In the present invention, as many microprograms as necessary for diagnosis are set in the control memory, and an instruction specifying the address where the diagnostic microprogram to be executed on the active side is stored is sent to the standby system. Diagnosis can be performed by starting the program. Moreover, once the diagnostic microprogram in the control memory is started, it can perform a series of processes, making it possible to execute diagnostics without having to send multiple commands from the active side as in the past. control,
There is no need to repeatedly set microinstructions and send data, and as a result, the diagnostic execution time can be significantly reduced. Moreover, even if the control memory contains multiple diagnostic microprograms, they can be easily read out by specifying addresses, so that they can be read out easily by specifying addresses, so that they can be used not only for the own central control unit but also for external devices such as network equipment. can also be easily diagnosed. Further, since the clock control command and the setting of a large number of test data, etc., which were set in the main memory on the active side, are no longer necessary, the main memory can be used effectively.

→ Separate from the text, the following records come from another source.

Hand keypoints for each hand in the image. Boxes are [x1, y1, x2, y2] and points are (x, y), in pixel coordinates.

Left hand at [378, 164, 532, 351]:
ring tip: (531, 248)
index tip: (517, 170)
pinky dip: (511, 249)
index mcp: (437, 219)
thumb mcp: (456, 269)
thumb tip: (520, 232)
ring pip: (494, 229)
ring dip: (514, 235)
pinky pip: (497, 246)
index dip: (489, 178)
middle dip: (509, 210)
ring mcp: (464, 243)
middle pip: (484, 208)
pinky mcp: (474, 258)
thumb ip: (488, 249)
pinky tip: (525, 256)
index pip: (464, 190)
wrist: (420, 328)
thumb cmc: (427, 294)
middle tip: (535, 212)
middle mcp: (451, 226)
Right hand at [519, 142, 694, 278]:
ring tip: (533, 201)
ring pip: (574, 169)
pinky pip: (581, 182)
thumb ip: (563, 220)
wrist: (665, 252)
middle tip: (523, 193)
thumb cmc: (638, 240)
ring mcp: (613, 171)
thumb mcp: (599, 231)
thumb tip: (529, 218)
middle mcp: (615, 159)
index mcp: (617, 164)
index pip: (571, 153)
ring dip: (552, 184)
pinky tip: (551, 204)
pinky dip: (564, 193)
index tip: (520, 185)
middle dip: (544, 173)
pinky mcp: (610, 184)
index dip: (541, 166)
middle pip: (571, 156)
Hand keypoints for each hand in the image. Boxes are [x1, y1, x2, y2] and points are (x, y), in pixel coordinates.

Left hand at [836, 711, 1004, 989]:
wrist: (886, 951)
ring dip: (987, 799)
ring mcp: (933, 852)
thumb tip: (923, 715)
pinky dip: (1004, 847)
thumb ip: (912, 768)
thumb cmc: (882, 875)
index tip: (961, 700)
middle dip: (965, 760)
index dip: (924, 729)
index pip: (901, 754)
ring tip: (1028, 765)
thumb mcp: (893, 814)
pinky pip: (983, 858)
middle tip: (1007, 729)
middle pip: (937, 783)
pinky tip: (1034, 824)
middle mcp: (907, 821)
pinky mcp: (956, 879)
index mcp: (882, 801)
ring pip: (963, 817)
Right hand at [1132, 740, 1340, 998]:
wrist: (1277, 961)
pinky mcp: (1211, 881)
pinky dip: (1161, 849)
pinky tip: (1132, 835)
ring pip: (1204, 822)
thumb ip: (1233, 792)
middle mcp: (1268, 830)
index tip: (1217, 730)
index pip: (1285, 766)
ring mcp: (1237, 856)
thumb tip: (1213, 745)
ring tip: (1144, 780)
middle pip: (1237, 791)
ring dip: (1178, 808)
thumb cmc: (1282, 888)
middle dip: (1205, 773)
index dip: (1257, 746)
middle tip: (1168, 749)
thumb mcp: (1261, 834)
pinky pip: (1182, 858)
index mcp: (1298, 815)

[Brief explanation of drawings]

Fig. 1 is a diagram explaining the principle of the present invention, Fig. 2 is a configuration diagram of an embodiment of the present invention, Fig. 3 is a data flow diagram in the present invention, Fig. 4 is a diagram explaining the operation of the present invention, and Fig. 5 is an electronic A schematic diagram of a duplex exchange system, FIG. 6 is a conventional example, and FIG. 7 is an explanatory diagram of the operation of the conventional example. 1, 1'... Main memory, 2, 2'... Multiplexer, 3, 3'... Shift register, 4,
4'...Sequencer, 5,5'...Control memory,
6, 6'... Control memory instruction register.

Claims (1)

[Scope of Claims] 1. A diagnostic method for a redundant system each comprising a main memory and a central control unit, comprising: a control memory storing a plurality of diagnostic microprograms; and an instruction specifying an address of the control memory. a main memory that is configured to operate a computer; a data sending unit that sends instructions outputted from the main memory to a standby central processing unit; and a starting unit that starts a diagnostic microprogram in the control memory from data received by the data sending unit. When performing diagnosis, the instruction that specifies the address of the control memory of the backup system is read from the current main memory, and the specified address is transmitted to the backup system, so that the backup system is selected based on the address. A redundant system diagnostic method characterized in that one diagnostic microprogram is activated to execute diagnostic processing.